*DOCUMENT PASSAGE*
::::::::

On 6/2/26 12:09, Alban Crequy wrote:
> From: Alban Crequy <[email protected]>
> 
> There are two categories of users for process_vm_readv:
> 
> 1. Debuggers like GDB or strace.
> 
>    When a debugger attempts to read the target memory and triggers a
>    page fault, the page fault needs to be resolved so that the debugger
>    can accurately interpret the memory. A debugger is typically attached
>    to a single process.
> 
> 2. Profilers like OpenTelemetry eBPF Profiler.
> 
>    The profiler uses a perf event to get stack traces from all
>    processes at 20Hz (20 stack traces to resolve per second). For
>    interpreted languages (Ruby, Python, etc.), the profiler uses
>    process_vm_readv to get the correct symbols. In this case,
>    performance is the most important. It is fine if some stack traces
>    cannot be resolved as long as it is not statistically significant.
> 
> The current behaviour of process_vm_readv is to resolve page faults in
> the target VM. This is as desired for debuggers, but unwelcome for
> profilers because the page fault resolution could take a lot of time
> depending on the backing filesystem. Additionally, since profilers
> monitor all processes, we don't want a slow page fault resolution for
> one target process slowing down the monitoring for all other target
> processes.
> 
> This patch adds the flag PROCESS_VM_NOWAIT, so the caller can choose to
> not block on IO if the memory access causes a page fault. When a page
> is not resident and would require IO to fault in, the syscall returns
> a short read (the number of bytes successfully read before the fault)
> or -1 with errno set to EFAULT if no bytes were read.
> 
> Additionally, this patch adds the flag PROCESS_VM_PIDFD to refer to the
> remote process via PID file descriptor instead of PID. Such a file
> descriptor can be obtained with pidfd_open(2). This is useful to avoid
> the pid number being reused. It is unlikely to happen for debuggers
> because they can monitor the target process termination in other ways
> (ptrace), but can be helpful in some profiling scenarios. When using
> PROCESS_VM_PIDFD, the first argument is a pidfd instead of a pid. If
> the pidfd is invalid, the syscall returns -1 with errno set to EBADF.

::::::::

*RECORDED INFORMATION*
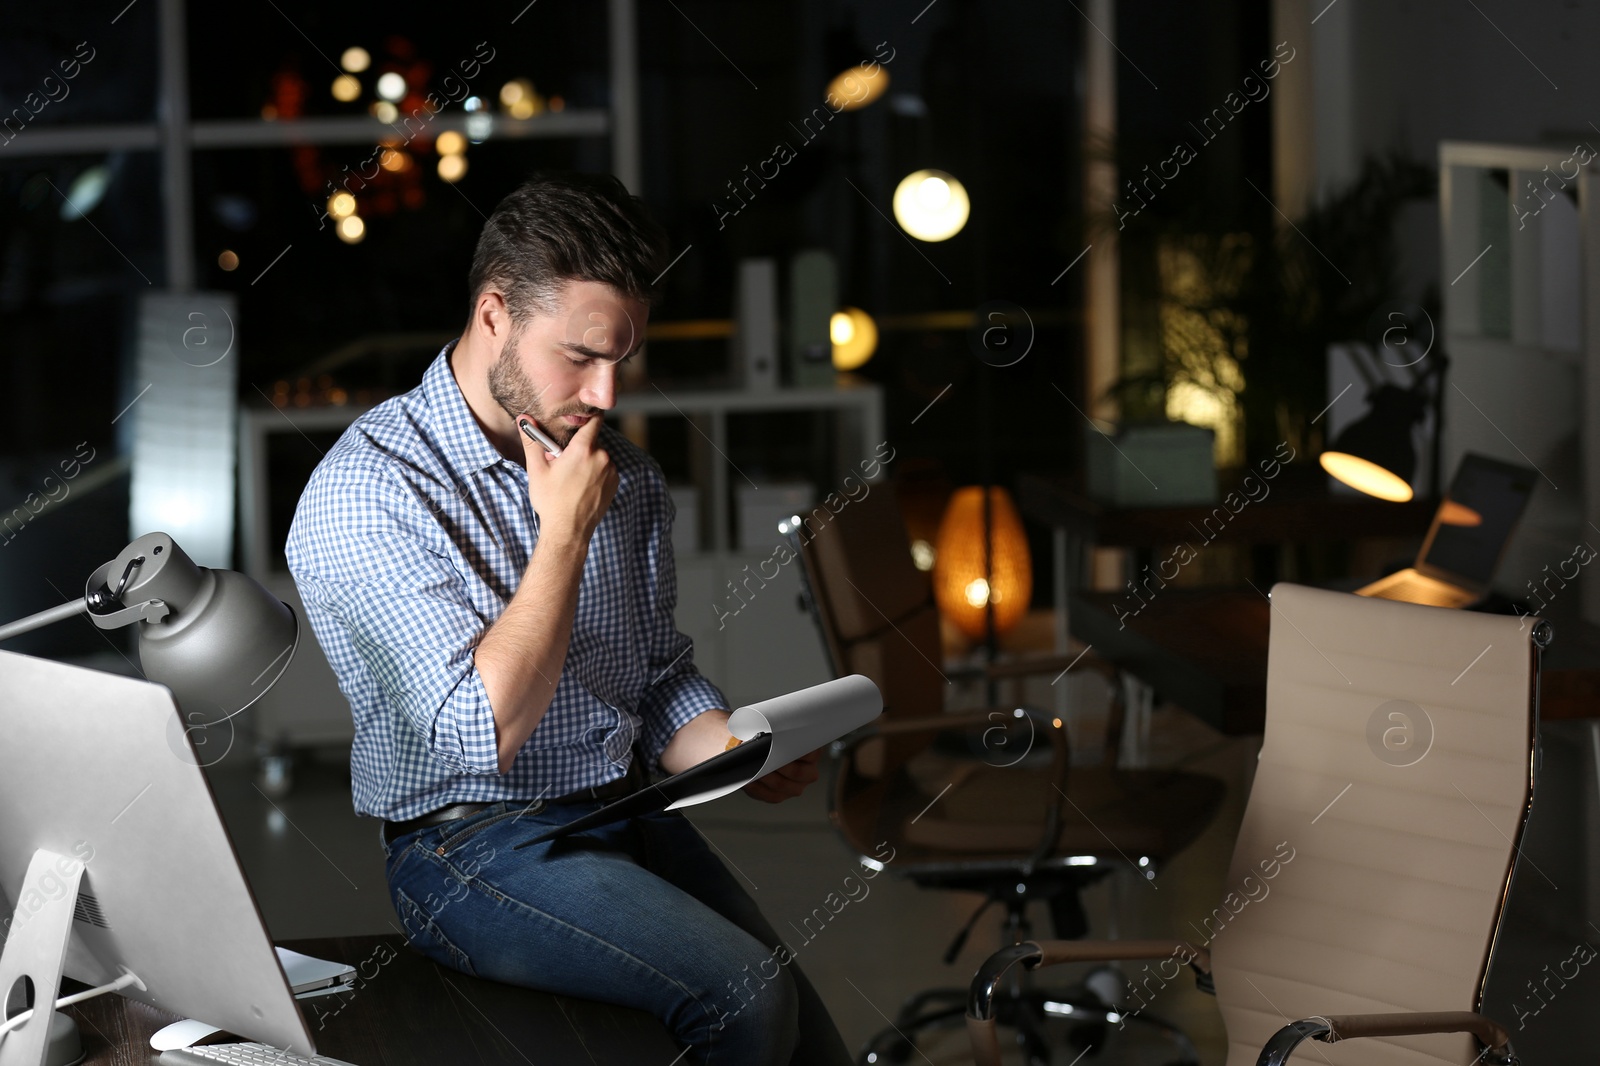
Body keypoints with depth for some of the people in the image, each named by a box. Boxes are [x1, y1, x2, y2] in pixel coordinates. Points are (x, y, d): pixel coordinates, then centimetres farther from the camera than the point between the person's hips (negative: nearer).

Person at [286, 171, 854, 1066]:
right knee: (743, 993, -26)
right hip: (477, 848, -6)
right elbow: (484, 731, -21)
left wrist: (740, 755, -4)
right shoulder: (365, 495, -13)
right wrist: (566, 531, -16)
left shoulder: (623, 473, 9)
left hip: (633, 816, 7)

::::::::

*QUESTIONS ON THE MATERIAL*
**A.** Could you retype the part of the process_vm_readv patch note that opens with the words containing "On 6/2/26 12:09, Alban" and closes with "GDB or strace."?
**B.** What does the process_vm_readv patch note say, summed up in two sentences?

*SOLUTIONS TO THE PROBLEMS*
**A.**
On 6/2/26 12:09, Alban Crequy wrote:
> From: Alban Crequy <[email protected]>
> 
> There are two categories of users for process_vm_readv:
> 
> 1. Debuggers like GDB or strace.

**B.** Debuggers need process_vm_readv to resolve page faults so they can read target memory accurately, but profilers that sample stack traces from all processes care most about performance and can tolerate some unresolved traces. Because fault resolution can be slow for profilers, the patch adds a PROCESS_VM_NOWAIT flag that returns a short read or EFAULT instead of blocking on IO, plus a PROCESS_VM_PIDFD flag that identifies the target process by PID file descriptor to avoid PID reuse.